▸ **TASK PROMPT**
Rewrite the material below with every "dirs" changed to "folders" and nothing else altered, and leave out the pictures.

▸ **DATA LISTING**
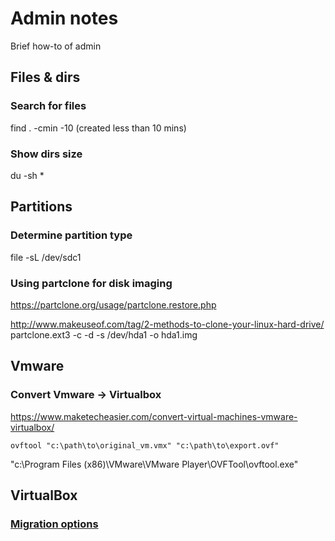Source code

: # Admin notes

Brief how-to of admin

## Files & dirs

### Search for files

find . -cmin -10 (created less than 10 mins)

### Show dirs size

du -sh *

## Partitions


### Determine partition type

 file -sL /dev/sdc1


### Using partclone for disk imaging

https://partclone.org/usage/partclone.restore.php

http://www.makeuseof.com/tag/2-methods-to-clone-your-linux-hard-drive/
partclone.ext3 -c -d -s /dev/hda1 -o hda1.img


## Vmware 

### Convert Vmware -> Virtualbox

https://www.maketecheasier.com/convert-virtual-machines-vmware-virtualbox/

`ovftool "c:\path\to\original_vm.vmx" "c:\path\to\export.ovf"`

"c:\Program Files (x86)\VMware\VMware Player\OVFTool\ovftool.exe"

## VirtualBox

### [Migration options](https://superuser.com/questions/633431/whats-the-recommended-way-to-move-a-virtualbox-vm-to-another-computer)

▸ **EXPECTED ANSWER**
Source code

: # Admin notes

Brief how-to of admin

## Files & folders

### Search for files

find . -cmin -10 (created less than 10 mins)

### Show folders size

du -sh *

## Partitions


### Determine partition type

 file -sL /dev/sdc1


### Using partclone for disk imaging

https://partclone.org/usage/partclone.restore.php

http://www.makeuseof.com/tag/2-methods-to-clone-your-linux-hard-drive/
partclone.ext3 -c -d -s /dev/hda1 -o hda1.img


## Vmware 

### Convert Vmware -> Virtualbox

https://www.maketecheasier.com/convert-virtual-machines-vmware-virtualbox/

`ovftool "c:\path\to\original_vm.vmx" "c:\path\to\export.ovf"`

"c:\Program Files (x86)\VMware\VMware Player\OVFTool\ovftool.exe"

## VirtualBox

### [Migration options](https://superuser.com/questions/633431/whats-the-recommended-way-to-move-a-virtualbox-vm-to-another-computer)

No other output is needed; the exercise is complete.